Wiesbaden exhibit captures the tragedy of Titanic’s voyage

Nearly 100 years have passed since the Titanic sank on its maiden voyage in April 1912, but interest in the largest and most luxurious ship of its time remains steadfast.

Through May 2, visitors to the Marktkeller in Wiesbaden, Germany, can get an up-close and personal glimpse of the Titanic and its passengers, from the ship’s conception and construction to the fatal night when approximately 1,500 people aboard the ship died after it struck an iceberg and sank to the bottom of the Atlantic Ocean.

The Marktkeller offers a stunning atmosphere for the exhibition. With vaults constructed out of yellow brick and embedded glass to provide ambience, the subterranean environment provides an eerie but magnificent place to relive the history of the ill-fated ship.

Upon entering the exhibit, assembled from a private collection, you receive a boarding pass and your journey begins. After having your photo taken crossing a mock entry bridge, you don audio guide headphones, available in English, and begin touring the exhibit at your own pace. It takes about 90 minutes to complete.

With a blending of 150 original artifacts from the Titanic and passengers, along with models, photos and emotional stories, the exhibit is done with class and respect for the victims. Clothing and possessions of the drowned, along with postcards they had sent to loved ones from the ship, help create a mixture of awe and sympathy as you imagine those aboard the luxurious ship, unaware of their fate.

One display is of a ring that was worn by passenger Gerda Lindell. As you stare at the antique ring, the story is told of her struggle to reach the lifeboats designed to carry passengers to safety. Lindell and her husband were so drained of energy by the time they reached a boat, they were unable to climb in. As she tried, her ring fell off her hand and into the boat as she and her husband were washed away in the frigid ocean waters.

Stories of bravery and courage displayed by crew and passengers are also shared, immersing visitors into the lives of the dead as well as the survivors.

Throughout the exhibit, rooms are re-created using furniture retrieved from the ship, offering a glimpse into the amenities aboard the Titanic.

A gift shop at the end of the exhibit has a variety of Titanic-themed items, including wine from nearby Hochheim, a brand that was served on the ship. And although the exhibition is the main draw, the city of Wiesbaden is complementing the exhibit with a host of other activities.

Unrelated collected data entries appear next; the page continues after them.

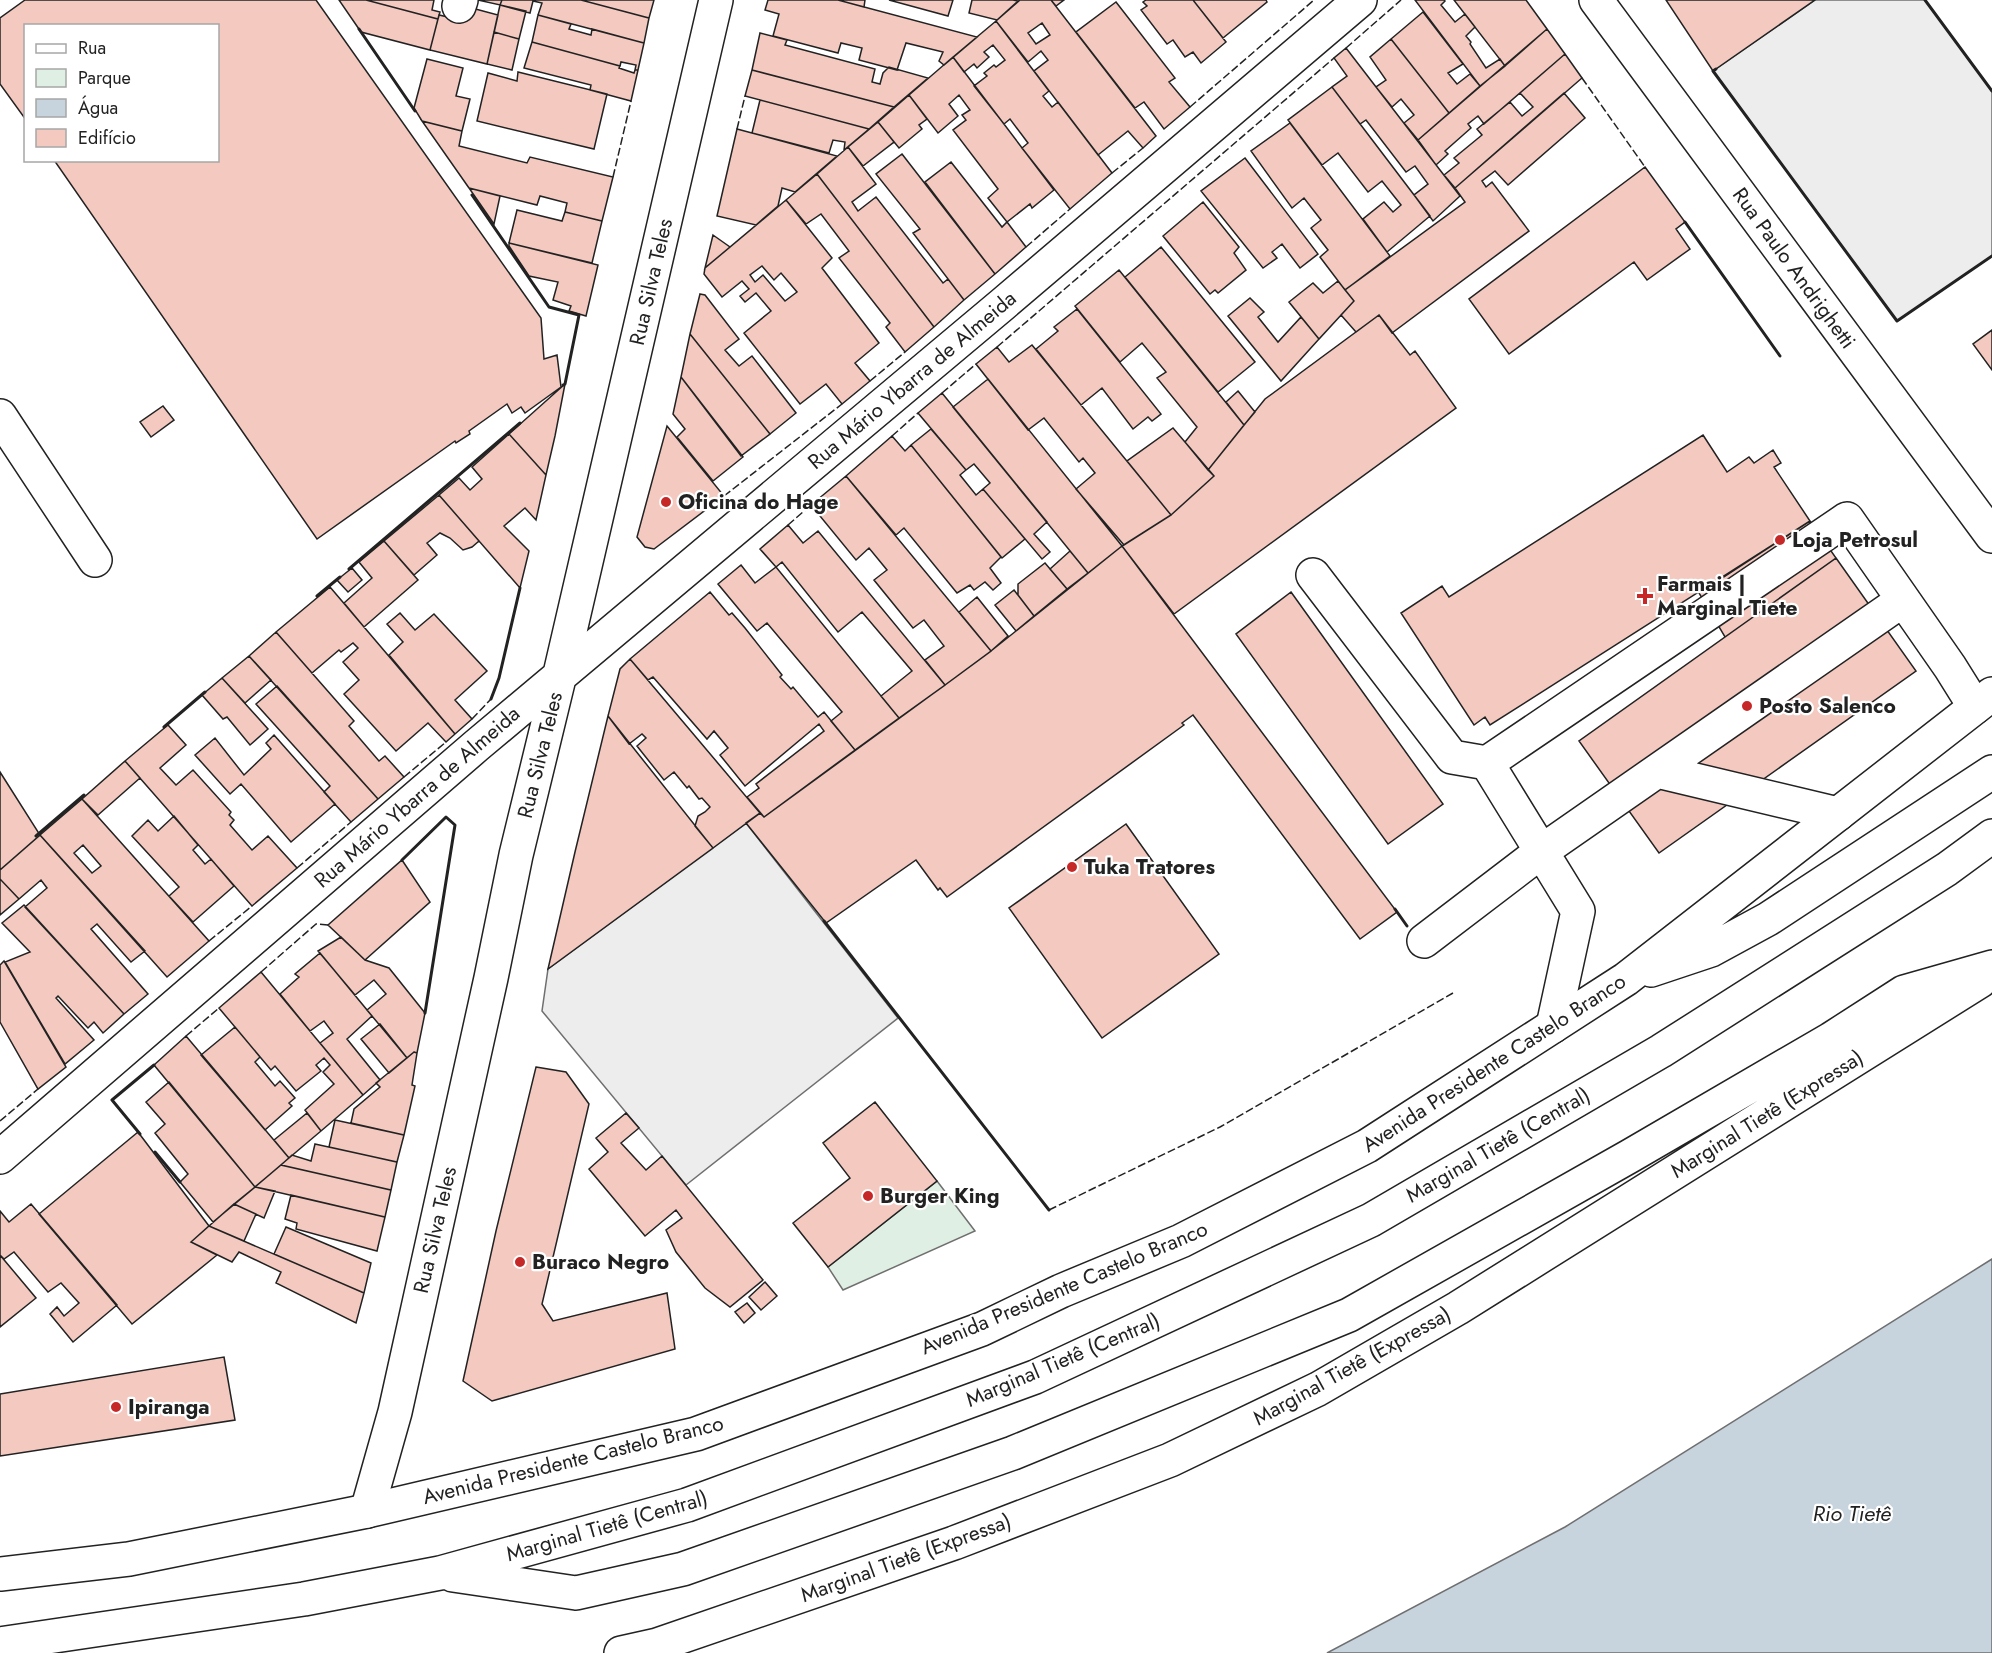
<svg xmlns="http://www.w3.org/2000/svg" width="1992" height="1653" viewBox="0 0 1992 1653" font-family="Jost,sans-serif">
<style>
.green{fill:#e0efe3;stroke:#6f6f6f;stroke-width:1.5}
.parking{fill:#ededed;stroke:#6f6f6f;stroke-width:1.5}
.water{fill:#c7d3dd;stroke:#6f6f6f;stroke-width:1.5}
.building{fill:#f3c9c0;stroke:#222;stroke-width:1.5;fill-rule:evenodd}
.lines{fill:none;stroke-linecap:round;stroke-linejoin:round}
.minor-casing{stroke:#222;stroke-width:36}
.highway-casing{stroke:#222;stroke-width:36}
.minor{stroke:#fff;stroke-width:33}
.highway{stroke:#fff;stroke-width:33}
.fence{stroke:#222;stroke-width:1.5;stroke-dasharray:8 3;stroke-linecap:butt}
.wall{stroke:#222;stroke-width:3}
.poi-dot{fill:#c62828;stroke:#fff;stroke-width:2}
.labels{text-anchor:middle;stroke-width:4.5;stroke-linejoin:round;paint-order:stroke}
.street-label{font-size:21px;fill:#222;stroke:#fff}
.poi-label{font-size:21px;font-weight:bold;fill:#222;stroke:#fff;text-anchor:start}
.water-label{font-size:22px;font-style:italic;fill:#222;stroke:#fff}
</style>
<rect width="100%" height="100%" fill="#fff"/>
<path class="green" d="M937,1181L975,1231L843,1290L828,1267Z"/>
<path class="parking" d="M1815,0H1925L1992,91V256L1897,321L1713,71Z
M746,823L898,1018L686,1185L542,1011L548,969Z"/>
<path class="water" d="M1992,1259V1653H1327L1565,1527Z"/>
<path class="building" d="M25,0H316L541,318L544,359L557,355L561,387L525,413L521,407L512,413L507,404L469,431L470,434L456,443L455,441L317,539L54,160H218V26H26V120L0,84V18Z
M339,0H366L438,19L430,50L361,32Z
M366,0H434L432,10L440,12L438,19Z
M478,0H502L500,5Z
M502,0H581L649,18L644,43L538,15L542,3L533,1L530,13L500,5Z
M581,0H654L649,18Z
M768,0H838L977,37L944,65L939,61L943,52L906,43L897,70L859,60L862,48L841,43L838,53L773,36L779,14L765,10Z
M838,0H865L864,7Z
M889,0H953L948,16Z
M972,0H1013L1018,1L997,20L969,13Z
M1020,0H1051L1156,136L1143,148L1128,131L1098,155L1034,71L1048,60L1041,51L1028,62L996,21ZM1042,23L1050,35L1036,44L1028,33Z
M1051,0H1064L1056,6Z
M1146,0H1193L1226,42L1201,63L1193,52L1185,57L1173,40L1167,44L1141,10L1147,6L1143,2Z
M1193,0H1266L1267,2L1223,38Z
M1415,0H1444L1445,1L1441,5L1455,22L1465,14L1475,27L1466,36L1471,42L1470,44L1486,68L1500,59L1505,66L1480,86Z
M1454,0H1526L1547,29L1505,66Z
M1666,0H1815L1713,71Z
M1116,2L1175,78L1169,82L1190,107L1164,129L1144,102L1135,108L1076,32Z
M500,5L526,11L519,39L494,32Z
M468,7L498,15L487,64L430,50L439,15L465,21Z
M1423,12L1463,64L1448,73L1457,84L1470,74L1480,86L1449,113L1391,39Z
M538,15L571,24L569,29L591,35L592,29L644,43L638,70H635L636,65L621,62L620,66L532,42Z
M996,21L1049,91L1043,96L1052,107L1058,102L1112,173L1070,209L1022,148L1028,143L1010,119L1004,124L974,86L987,76L984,73L994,65L996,67L1005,60L993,45L984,52L989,57L977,68L974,64L964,72L953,57Z
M1547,29L1565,54L1484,124L1478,116L1468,124L1471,128L1445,151L1448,154L1436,165L1418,140Z
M494,32L519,39L512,70L487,64Z
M760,33L787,40L785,45L875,69L872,82L880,84L883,73L889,67L928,78L894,107L752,70Z
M1391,39L1449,113L1418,140L1404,123L1414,115L1401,99L1392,107L1376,87L1386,80L1370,57Z
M532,42L620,66L619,68L634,73L635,70H638L631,101L590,90L591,85L524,68Z
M1346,48L1460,196L1433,221L1414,195L1428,184L1415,166L1406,172L1366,120L1360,124L1332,87L1347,76L1334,58Z
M1565,54L1582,78L1455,188L1444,175L1459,163L1454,158L1482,135L1477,129L1510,102L1522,116L1533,107L1520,93Z
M953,57L1054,190L1032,208L1030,204L1007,222L988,198L998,189L953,130L966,120L962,115L970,110L959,95L949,104L958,116L938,133L909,95Z
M427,59L463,68L456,96L470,99L462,131L422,121L414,108Z
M752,70L894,107L869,129L745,96Z
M518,72L607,94L594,149L477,121L488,73L517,81Z
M1332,87L1430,216L1387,252L1363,219L1384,202L1393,212L1401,205L1382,181L1368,192L1338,153L1322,165L1288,120Z
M1564,93L1585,118L1508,185L1495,171L1482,181L1486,187L1492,182L1529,231L1392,333L1379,315L1356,332L1341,315L1354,301L1345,290L1465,202L1455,188Z
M909,95L927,119L919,125L922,129L899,148L878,122Z
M760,100L869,129L844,150L845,142L833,140L829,153L752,133Z
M422,121L462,131L459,146L527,163L530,157L613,177L602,221L565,212L567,203L540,196L537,205L469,188Z
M878,122L894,142L863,166L848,147Z
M1290,123L1390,256L1345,290L1320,257L1328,250L1311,228L1321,220L1304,198L1292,208L1251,151Z
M737,129L752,133L837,156L795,192L782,188L778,206L756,225L717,216Z
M848,147L876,184L852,202L858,211L876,197L943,283L948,279L964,300L934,327L817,174Z
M902,154L995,274L964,300L913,233L920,229L876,174Z
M1245,158L1318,254L1300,268L1282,244L1272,252L1277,258L1263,268L1201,191Z
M951,162L1002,227L1007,222L1026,247L995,274L925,182Z
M1645,167L1685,222L1676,229L1690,249L1647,280L1634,262L1509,354L1469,299Z
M817,174L934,327L905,352L886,327L890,323L839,258L849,251L821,214L806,224L786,200Z
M469,188L500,196L494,224Z
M786,200L832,258L822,268L879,343L855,363L870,381L842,404L826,384L800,404L744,333L771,311L756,293L745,302L740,296L749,289L742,281L722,297L704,274L705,268ZM762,266L774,280L781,273L797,292L785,301L763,275L755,282L750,275Z
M1203,202L1239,247L1234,253L1246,270L1218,293L1215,290L1210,294L1163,236Z
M517,210L562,221L565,212L602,221L592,263L509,243Z
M713,235L730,247L705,268Z
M509,243L598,265L586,316L569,311L571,306L553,300L558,282L529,276L509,246Z
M1161,247L1255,362L1218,392L1125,277Z
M1119,270L1244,425L1208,470L1185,442L1197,427L1157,378L1166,372L1142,343L1120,362L1075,306Z
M1338,281L1354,301L1319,339L1289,302L1313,283L1323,293Z
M700,294L705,295L739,339L725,350L739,366L752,356L796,413L770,434L690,334Z
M1250,298L1264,312L1258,317L1278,342L1301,317L1319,339L1281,381L1228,316Z
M1077,309L1161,414L1152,421L1148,417L1133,429L1102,388L1081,405L1036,349L1058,331L1054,327Z
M1379,315L1410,355L1415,351L1456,408L1174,614L1122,546L1171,515L1214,476L1208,470L1265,399Z
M1992,330V370L1973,344Z
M690,334L770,434L741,456L681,377Z
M1032,345L1171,515L1124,545L1076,489L1095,473L1083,458L1079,462L1044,418L1028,430L976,364L997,347L1009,362Z
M681,377L743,457L713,481L677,437L685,429L673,414Z
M988,379L1122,546L1088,573L953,407Z
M565,384L555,436L546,475L509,434Z
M1238,391L1255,412L1244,425L1226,402Z
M942,393L1047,522L1034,534L1050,552L1042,559L983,489L990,483L974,464L966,470L918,413Z
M163,406L174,420L151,437L140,422Z
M667,426L724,496L654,549L645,547L637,537Z
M1173,428L1214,476L1171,515L1127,461Z
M931,429L966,470L960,475L976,495L983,489L1025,539L1002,558L911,445Z
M509,434L546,475L536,520L525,508L504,526L529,551L520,588L439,495L459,478L470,490L482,479L472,467Z
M1703,435L1727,472L1749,457L1754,463L1773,450L1781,463L1774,467L1810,521L1490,725L1485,717L1474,725L1401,613L1442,586L1449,597Z
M892,436L905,451L911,445L1001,557L990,568L1001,583L993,590L985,582L974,590L970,585L957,593L904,528L896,535L846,476Z
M846,476L991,651L945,685L925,660L944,646L924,620L913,628L874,580L887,570L869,548L856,560L811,505Z
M439,495L479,541L472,547L463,550L450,538L440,533L427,543L437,555L414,575L384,541Z
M1810,521L1836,558L1725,637L1699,593Z
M788,525L803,543L818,531L945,685L899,718L881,696L912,671L862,612L838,632L782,562L776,567L760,549Z
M384,541L418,580L364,627L344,603L372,578L359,562Z
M1122,546L1397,912L1360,939L1193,715L1182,723L1184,725L947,897L940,888L938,890L916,860L826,923L746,823L760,813L764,817L945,685L991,651Z
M1070,551L1088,573L1067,589L1050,569Z
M1836,558L1916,671L1659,853L1579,741Z
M1045,563L1067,589L1034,616L1018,595V584Z
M741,565L755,583L776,567L899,718L855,750L831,721L842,712L767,623L757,631L718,584Z
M352,568L362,580L348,592L337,580Z
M330,587L455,734L446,742L428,723L396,751L344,694L359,680L343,662L358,648L353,643L341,652L339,650L312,673L276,632Z
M1014,590L1034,616L1016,631L995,605Z
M710,592L729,615L732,613L745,628L782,675L780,677L791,689L793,687L818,717L824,712L855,750L764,817L747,797L759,788L756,784L824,731L819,724L745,786L720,755L728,748L714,731L707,739L653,677L648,680L630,659Z
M1291,592L1443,804L1388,844L1236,634Z
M977,597L1008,636L991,651L959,612Z
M400,613L415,630L434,614L487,671L455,700L472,719L455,734L389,655L403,642L387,624Z
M276,632L354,721L349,726L379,761L385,756L404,777L378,799L249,656Z
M249,656L271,680L245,703L222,678Z
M630,659L760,813L713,848L695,826L698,816L705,812L710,807L702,798L699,799L689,786L687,788L674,772L664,780L637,746L646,738L642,734L629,744L608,716L620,669Z
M222,678L268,729L250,745L227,717L223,719L202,695Z
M277,686L378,799L351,822L324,792L330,786L256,704Z
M608,716L713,848L548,969L575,852Z
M168,725L186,745L160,768L176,785L193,770L231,812L229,815L234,820L230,825L252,850L268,836L297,868L252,906L125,761Z
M274,735L335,804L291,842L241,784L230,794L195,755L215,738L244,775L271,749L266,743Z
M125,761L140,778L98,815L82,799Z
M0,772L40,835L0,870Z
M82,799L209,941L167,977L40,835ZM83,845L101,866L92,873L74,853Z
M174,816L198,845L193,850L205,864L211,859L234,886L193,922L169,896L179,887L132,836L148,820L158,831Z
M1126,824L1219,954L1102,1038L1009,908Z
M40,835L145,951L131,962L97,924L91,929L148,994L124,1014L25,907L47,888L41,880L19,899L0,879V870Z
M402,860L430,902L365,960L328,925Z
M0,879L19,899L0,915Z
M24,905L124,1014L103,1033L94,1022L88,1028L58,996L56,998L94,1040L65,1064L5,962L30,952L2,923Z
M341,937L365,960L389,968L425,1013L417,1053L414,1052L407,1058L367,1010L386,994L374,980L355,995L318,951Z
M320,953L372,1016L347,1039L380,1080L363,1095L320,1043L333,1033L324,1021L310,1031L280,994L299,977L295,974Z
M4,961L66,1067L38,1089L0,1022V965Z
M261,972L363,1095L321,1131L305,1110L334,1084L323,1072L330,1065L324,1058L316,1065L321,1071L296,1091L275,1066L271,1070L219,1008Z
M380,1024L407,1058L389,1073L361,1039Z
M235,1027L260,1057L255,1062L275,1086L280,1081L295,1098L289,1103L292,1106L265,1130L201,1055Z
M186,1036L289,1158L255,1187L154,1065Z
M414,1052L417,1053L412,1085L415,1086L404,1135L351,1123L354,1109L380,1087L376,1083Z
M536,1067L566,1072L589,1104L542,1304L553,1321L667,1293L675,1349L492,1401L463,1381L496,1231Z
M169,1082L255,1187L213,1222L180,1182L188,1174L155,1133L165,1124L146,1102Z
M875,1102L937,1181L828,1267L793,1223L850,1178L823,1143Z
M307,1113L321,1131L289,1158L274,1140Z
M626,1113L639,1128L621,1143L646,1170L662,1156L763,1280L730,1307L705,1288L676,1252L666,1230L682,1218L676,1210L645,1236L589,1169L608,1152L596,1138Z
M335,1120L404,1135L397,1162L329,1147Z
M138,1132L209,1226L191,1242L217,1255L132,1324L39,1214Z
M315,1144L397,1162L391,1190L281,1165L292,1155L311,1161Z
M281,1165L391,1190L385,1217L255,1187Z
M255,1187L275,1191L264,1218L234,1204Z
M291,1195L385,1217L377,1251L296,1229L297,1223L285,1219Z
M31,1204L117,1305L73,1342L50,1314L57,1307L64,1316L79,1303L61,1283L48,1292L14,1252L4,1259L0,1255V1211L9,1222Z
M234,1204L256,1214L244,1241L209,1226Z
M209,1226L364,1293L356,1323L276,1283L281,1272L239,1252L232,1262L191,1242Z
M286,1227L371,1263L364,1293L274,1254Z
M0,1255L36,1298L0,1327Z
M765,1282L777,1296L761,1310L749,1297Z
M747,1303L755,1313L744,1323L735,1312Z
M224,1357L235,1420L0,1456V1394Z"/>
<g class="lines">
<defs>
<path id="minor" d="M1596,0L1992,536
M459,6L461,0
M0,416L95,560
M1313,575L1452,757L1487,763
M1657,771L1838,814
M1424,941L1542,851L1903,600
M1553,1026L1578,911L1487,763L1847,519L1950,667L1975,707
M0,1157L476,746L1003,304L1360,0
M367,1511L395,1412L491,978L516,855L560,674L716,0"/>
<path id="highway" d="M1651,970L1711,950L1768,919L1992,772
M0,1574L129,1559L367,1511L696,1434L982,1329L1061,1291L1181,1241L1367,1146L1626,979L1992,694
M453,1575L576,1593L683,1569L1013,1453L1349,1315L1630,1156L1831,1039L1904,992L1992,967
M0,1644L304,1599L440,1573L687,1505L1035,1377L1371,1220L1661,1051L1947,869L1992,836
M621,1653L657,1645L954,1543L1170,1460L1318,1389L1458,1308L1980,981"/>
</defs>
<use href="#minor" class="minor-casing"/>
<use href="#highway" class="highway-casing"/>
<use href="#minor" class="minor"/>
<use href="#highway" class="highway"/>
<path class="fence" d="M1346,48L1401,0
M1582,78L1645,167
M1190,107L1314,0
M737,129L745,96
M1112,173L1143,148
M613,177L631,101
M1026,247L1070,209
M997,347L1334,58
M870,381L905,352
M942,393L976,364
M892,436L918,413
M724,496L842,404
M788,525L811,505
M472,719L491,699
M404,777L446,742
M297,868L351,822
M209,941L252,906
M261,972L316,924L328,925
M186,1036L219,1008
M0,1121L38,1089
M1049,1210L1220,1127L1453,993"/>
<path class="wall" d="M1925,0L1992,91
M359,29L415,111
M1716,69L1713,71L1897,321L1992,256
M472,195L549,307L579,315L565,384L563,385
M1685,222L1780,356
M349,569L520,423
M317,596L340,577
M491,699L499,678L520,588
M164,727L205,692
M36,836L84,795
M402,860L446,817L455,825L425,1013
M1395,909L1407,926
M824,921L1049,1210
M140,1134L112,1100L154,1065
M155,1152L180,1182"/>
</g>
<g class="poi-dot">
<circle cx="666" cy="502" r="6"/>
<circle cx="1780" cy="540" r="6"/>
<path d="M1642 587h6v6h6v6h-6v6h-6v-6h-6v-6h6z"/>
<circle cx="1747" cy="706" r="6"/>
<circle cx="1072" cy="867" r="6"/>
<circle cx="868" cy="1196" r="6"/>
<circle cx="520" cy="1262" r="6"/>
<circle cx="116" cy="1407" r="6"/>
</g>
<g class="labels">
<g class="street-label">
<text transform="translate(1794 268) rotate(54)" y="7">Rua Paulo Andrighetti</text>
<text transform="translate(651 282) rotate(-77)" y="7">Rua Silva Teles</text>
<text transform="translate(912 380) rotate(-40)" y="7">Rua Mário Ybarra de Almeida</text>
<text transform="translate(540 755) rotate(-76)" y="7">Rua Silva Teles</text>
<text transform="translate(417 797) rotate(-41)" y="7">Rua Mário Ybarra de Almeida</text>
<text transform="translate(1494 1063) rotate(-33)" y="7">Avenida Presidente Castelo Branco</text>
<text transform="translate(1767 1114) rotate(-32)" y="7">Marginal Tietê (Expressa)</text>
<text transform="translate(1498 1145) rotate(-30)" y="7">Marginal Tietê (Central)</text>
<text transform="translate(435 1230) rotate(-77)" y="7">Rua Silva Teles</text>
<text transform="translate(1064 1288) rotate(-23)" y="7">Avenida Presidente Castelo Branco</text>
<text transform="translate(1063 1360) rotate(-23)" y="7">Marginal Tietê (Central)</text>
<text transform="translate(1352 1366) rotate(-29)" y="7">Marginal Tietê (Expressa)</text>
<text transform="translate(573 1460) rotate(-14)" y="7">Avenida Presidente Castelo Branco</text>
<text transform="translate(607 1526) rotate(-16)" y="7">Marginal Tietê (Central)</text>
<text transform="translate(906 1558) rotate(-20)" y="7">Marginal Tietê (Expressa)</text>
</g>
<g class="poi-label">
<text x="678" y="509">Oficina do Hage</text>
<text x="1792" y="547">Loja Petrosul</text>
<text x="1657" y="591">Farmais |<tspan x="1657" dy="24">Marginal Tiete</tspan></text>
<text x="1759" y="713">Posto Salenco</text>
<text x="1084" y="874">Tuka Tratores</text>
<text x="880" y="1203">Burger King</text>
<text x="532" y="1269">Buraco Negro</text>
<text x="128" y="1414">Ipiranga</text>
</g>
<g class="water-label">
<text x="1852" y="1521">Rio Tietê</text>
</g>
</g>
<rect x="24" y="24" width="195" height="138" fill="#ffffff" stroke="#a7a7a7" stroke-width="1.5"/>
<rect x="36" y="44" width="30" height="9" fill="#ffffff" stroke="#a7a7a7" stroke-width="1.5"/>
<text x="78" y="54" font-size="18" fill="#222222">Rua</text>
<rect x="36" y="69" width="30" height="18" fill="#e0efe3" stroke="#a7a7a7" stroke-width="1.5"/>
<text x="78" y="84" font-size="18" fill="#222222">Parque</text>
<rect x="36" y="99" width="30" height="18" fill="#c7d3dd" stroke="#a7a7a7" stroke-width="1.5"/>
<text x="78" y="114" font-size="18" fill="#222222">Água</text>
<rect x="36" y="129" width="30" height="18" fill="#f3c9c0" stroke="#a7a7a7" stroke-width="1.5"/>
<text x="78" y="144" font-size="18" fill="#222222">Edifício</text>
</svg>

“I said I don’t want just an exhibition,” said Holger Brandt, co-owner and organizer of the Wiesbaden Titanic exhibition. “It’s a city marketing concept with several Titanic-themed events taking place throughout the city.”

For example, at the White Star Lounge — named for the British shipping company that owned the ship — visitors can attend a “dining experience” that replicates the menu that the Titanic’s first-class passengers enjoyed. At “Titanic Night” on Thursday, patrons can pay a reduced admission fee of 6 euros to see the exhibit and join in a variety of activities — including viewing Titanic-themed films — around the city. Similar nights could be scheduled if the first is a success.

Directions: The Wiesbaden Marktkeller is at Marktplatz 2-4. Follow B54 into downtown Wiesbaden, where it becomes Frankfurter Strasse. Turn left onto Rheinstrasse, then quick rights onto Bahnhofstrasse then Friedrichstrasse. Turn left onto De-Laspee-Strasse and continue straight ahead to the Marktkeller area opposite the town hall. Parking is available in several nearby garages.

Times: Open 10 a.m. to 7 p.m. daily through May 2.

Costs: Admission is 13 euros for adults, 9 euros for children, students and disabled. A family ticket for up to four children, and discounts for groups of 10 or more are also available.

Food: Close to the exhibition is the temporary White Star Lounge in the Lumen Restaurant, set up to coincide with the exhibit. Guests can reserve a multicourse dinner following the Titanic’s menu — between 52 and 75 euros each — with a VIP tour of the exhibit by calling 0611 1667355 or e-mailing titanic@lumen-wiesbaden.de. The restaurant’s Web site is www.lumen-wiesbaden.de (German only).

Information: The Web site www.titanicausstellung.de, in German, includes information on the exhibit and related activities. Information in English is available at the Wiesbaden Tourist Information Office at Marktplatz 1 or by calling 06721-1870-18.